Maggie Goll, an IATSE Local 44 prop maker and licensed pyrotechnician, told CNN that she’d worked with Mr Halls in 2019 and found that he failed to both hold safety meetings and consistently follow protocol when it came to announcing the presence of firearms on set.
“The only reason the crew was made aware of a weapon’s presence was because the assistant prop master demanded Dave acknowledge and announce the situation each day,” Ms Goll said in a statement to CNN.
Explaining protocol, she said the prop master would “announce each day when a gun would be required on camera, the disposition of that weapon – whether it was a rubber/plastic replica, a non-firing option, or a ‘cold’ functional, but unloaded option, allowing anyone to inspect said weapon prior to bringing it to set and presenting it to the talent. (...) The Prop Master frequently admonished Dave for dismissing the talent without returning props, weapon included, or failing to make safety announcements.”
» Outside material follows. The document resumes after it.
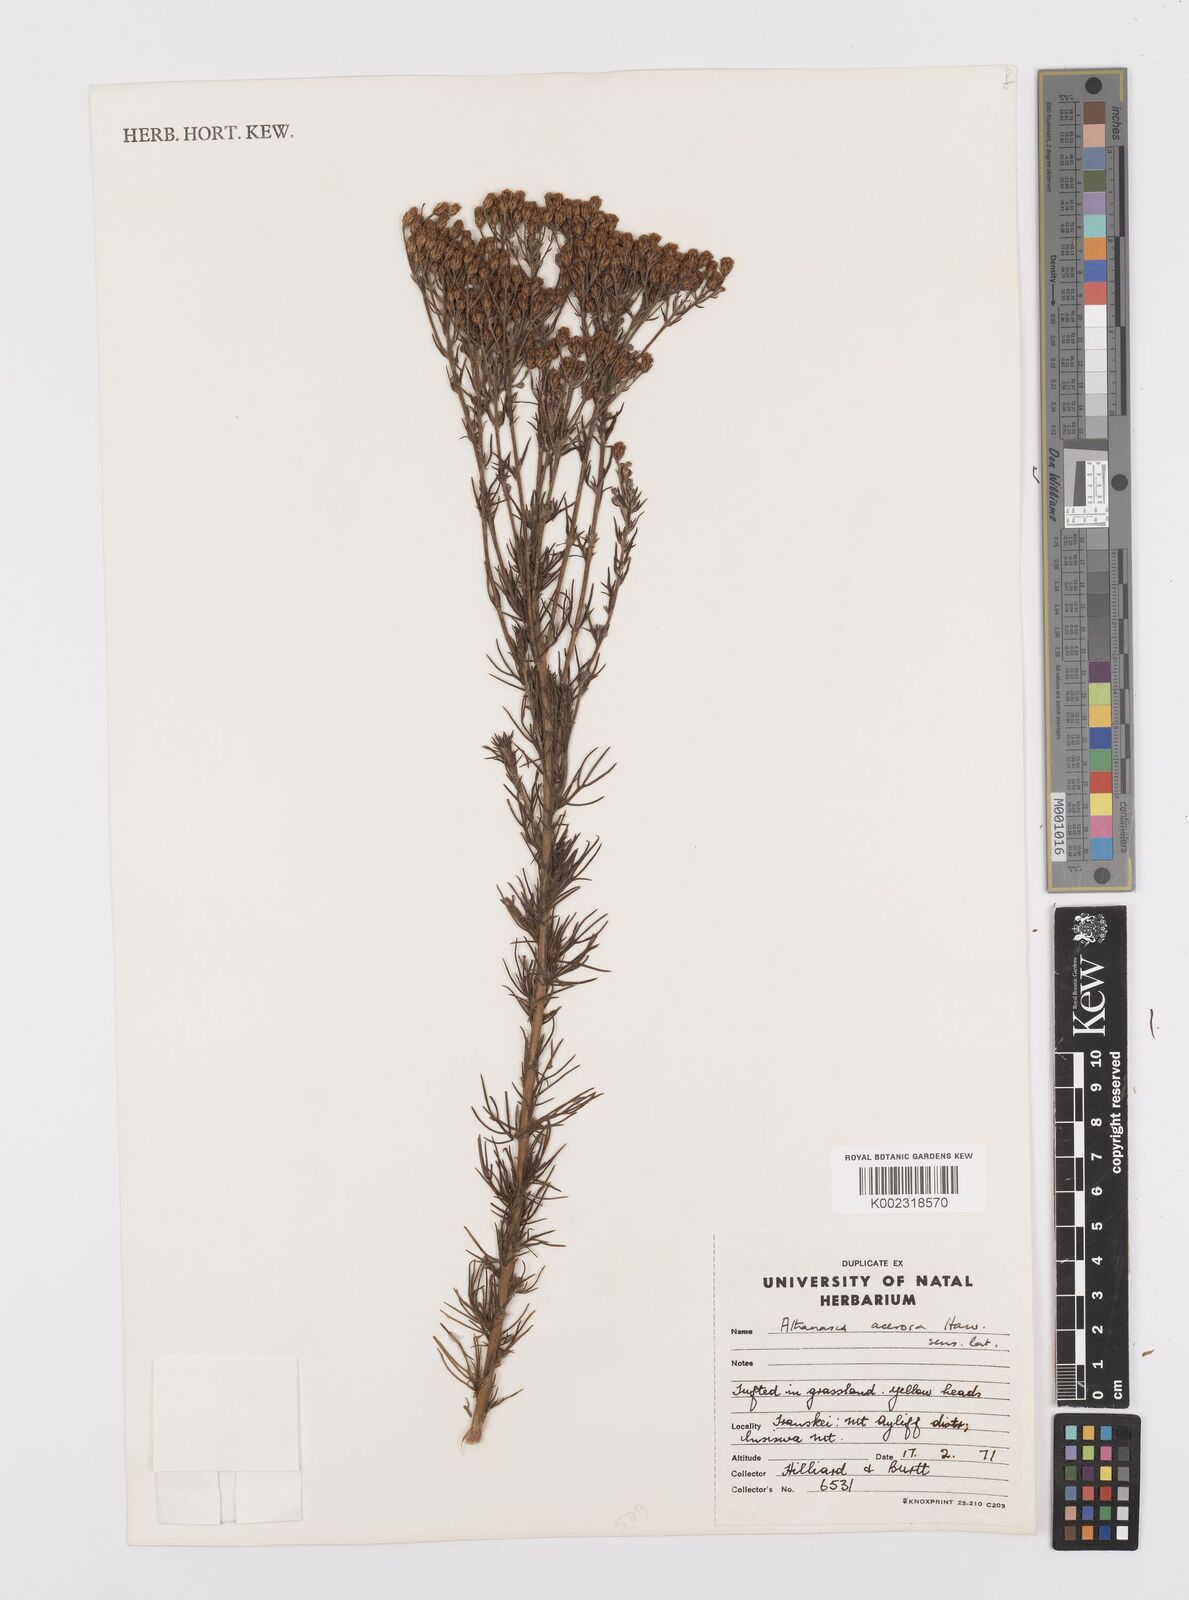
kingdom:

Mr Halls, according to his resume, got a qualification from Bethany College in Film Production in 1984 and has more than 20 years of experience in film, TV, commercials and videos. It adds that he is licensed to work both union and non-union projects.
Despite all of that experience, however, another film professional – who asked to remain anonymous – backed up Ms Goll’s claims about the assistant director to CNN, “saying that when Halls did hold safety meetings, they were short and he was dismissive, saying the guns used would be the same as the production always uses, and questioning why they’d have to hold the meetings in the first place,” the station reported.
“The crew member also said Halls complained about having a gun ‘cleared’ (inspected by a licensed professional on set, such as an armorer) for a scene where an actress would aim the gun to her own head and pull the trigger,” CNN reported.
“Goll and the other crew member told CNN of another instance where Halls insisted on continuing filming on location while a storm hit, where electrical lights were touching mud, wires were exposed to the rain, and crew members feared for their safety.”
Ms Goll said she’d been under the impression nothing had been done about the concerns she raised. Less than two years later, it was Mr Halls who handed a prop gun on Thursday to actor Alec Baldwin on the New Mexico set of Rust, which Mr Baldwin is both starring in and producing.
New Mexico authorities are investigating the fatal incident. The film’s armourer, 24-year-old Hannah Gutierrez Reed, had only served as head armourer on one previous film which wrapped not long before filming on Rust began.
There had been other accidental discharges in the days before Ms Hutchins’ death and workers had reportedly walked off set in protest just hours before the shooting.
Mr Baldwin has expressed his support for Ms Hutchins’ husband and son and said he is “heart broken” following the incident.